WHAT YOU NEED TO DO
- A) In the Yellowstone character list, rewrite the passage between "Yellowstone is an" and "and land developers.", inclusive, changing "cattle ranch" to "sheep ranch".
- B) According to the Yellowstone character list, when and on which network did the series premiere?

TEXT BLOCK
##########

This is a list of Yellowstone (American TV series) characters.

Yellowstone is an American neo-Western drama television series created by Taylor Sheridan and John Linson that premiered on June 20, 2018, on Paramount Network. The series follows the conflicts along the shared borders of the Yellowstone Ranch, a large cattle ranch, the Broken Rock Indian reservation, Yellowstone National Park and land developers.

Cast Overview
 Key
  Main cast (receives star billing) 
  Recurring cast (guest appearances in two or more episodes)
  Guest cast (appearing in one episode or credited as co-starring)

Main Cast

Recurring Cast

Guest Cast

Notes

Main Characters
 Kevin Costner as John Dutton III, a widowed sixth-generation patriarch of the Dutton family who owns and operates the Yellowstone Dutton Ranch, the largest contiguous ranch in the United States and also serves as Montana Livestock Commissioner. As the series progresses, he is continually challenged by those seeking to take control of the ranch's land. At the beginning of the fifth season, he becomes the Governor of Montana.
 Josh Lucas portrays a young John Dutton in the 1990s. (recurring seasons 1, 5; guest season 2).

##########

DATASET CONTENT

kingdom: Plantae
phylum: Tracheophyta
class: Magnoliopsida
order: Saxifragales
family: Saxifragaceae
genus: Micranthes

##########

SOLUTIONS TO THE PROBLEMS
- A)
Yellowstone is an American neo-Western drama television series created by Taylor Sheridan and John Linson that premiered on June 20, 2018, on Paramount Network. The series follows the conflicts along the shared borders of the Yellowstone Ranch, a large sheep ranch, the Broken Rock Indian reservation, Yellowstone National Park and land developers.

- B) It premiered on June 20, 2018, on Paramount Network.